Ms Ockhuis said the owner offered to contribute to the funeral arrangements but they refused.
* The SPCA recommends the following to those who want to keep power breeds:
Puppies bred from aggressive parents have a high tendency for viciousness due to the strong hereditability of aggressive behaviour so do not support back yard breeders or breeders who cannot give you insights into the levels of aggression displayed by the puppy’s parents.
Aggression starts in puppyhood with the failure to develop tolerance towards children, adults, elderly people etc. Puppy’s must obtain good imprinting during their impressionable period from three to 20 weeks of age.
Puppy socialisation classes with reputable dog trainers/animal behaviourists are a must and must be followed through with basic obedience training.
Pet owners need to spend enough quality time with their dogs to instil reliability – don’t isolate dogs to a fenced off area on the property.
This detaches the pet from the family “pack” and these dogs lose coping skills, trust and tolerance towards people. Children running past fenced-off dogs unintentionally “tease” them to the point of them being a tragedy waiting to escape.
The vast majority of dog owners punish their dogs inappropriately. Too often people hit their dogs for reasons the animals cannot understand and human aggression often results in canine aggression.
Don’t tease puppies to deliberately to get a growling response. This is not a game. Dogs do not play games.
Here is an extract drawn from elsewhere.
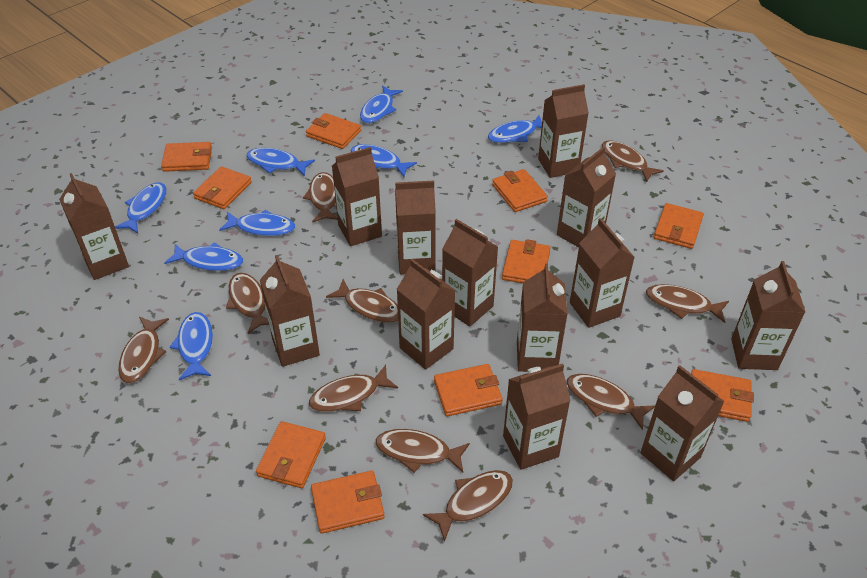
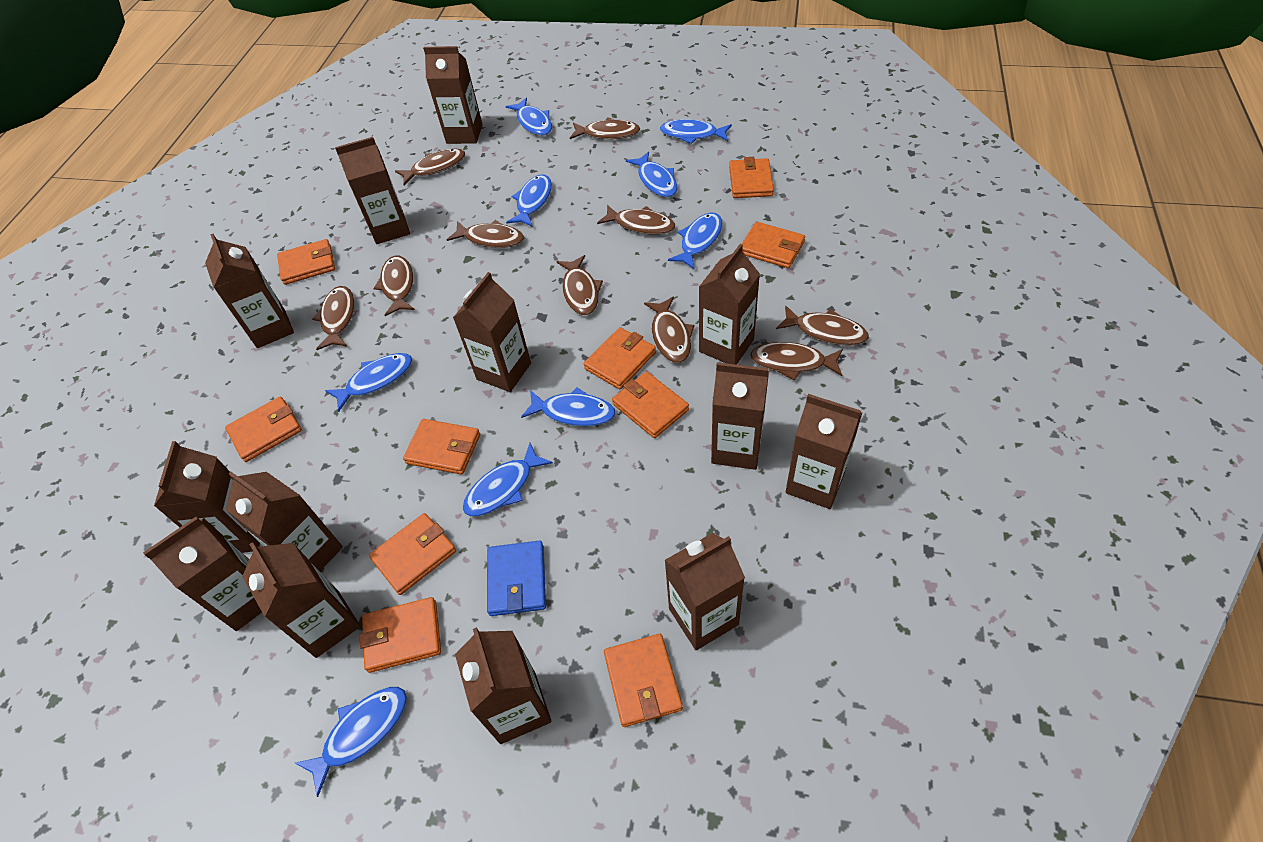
blue fish: [115,183,167,234] [164,242,243,271] [170,312,213,380] [219,210,295,236] [246,148,315,176] [351,144,417,177] [360,85,403,123] [488,115,542,143] = 8 -> [295,687,407,797] [325,353,412,412] [463,443,553,516] [505,98,552,136] [506,174,552,227] [521,387,615,426] [626,152,677,197] [660,119,732,144] [668,212,722,269] = 9
blue wallet: none = 0 -> [487,541,546,616] = 1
What is construed as play is nothing more than puppies exercising survival skills for adult life.
In confinement situations e.g. closed off courtyard, fenced off area in garden or a totally walled-in property, particularly where there is no visual, physical and tactile stimulation, dogs acquire a seriously low threshold for human behaviour.
They lose the experience gained from mixing with the family or going for walks.
The Animal Matters Amendment Act, 1993 (Act 42 of 1993) among others, provides that a court may make certain directions in respect of injuries caused by animals.
Any person as a result of whose negligence an animal causes injury to another person, shall be guilty of an offence and liable on conviction to a fine or to imprisonment.
A court convicting a person may make an order regarding the removal, custody, disposal or destruction of the relevant animal and the recovery of any costs incurred. The City’s by-laws also apply.
* The power breeds are Rottweilers, Pit bulls, crossbreeds of pit bulls, German shepherds, Dobermans, Staffies, Huskies, Bull mastiffs and Great Danes.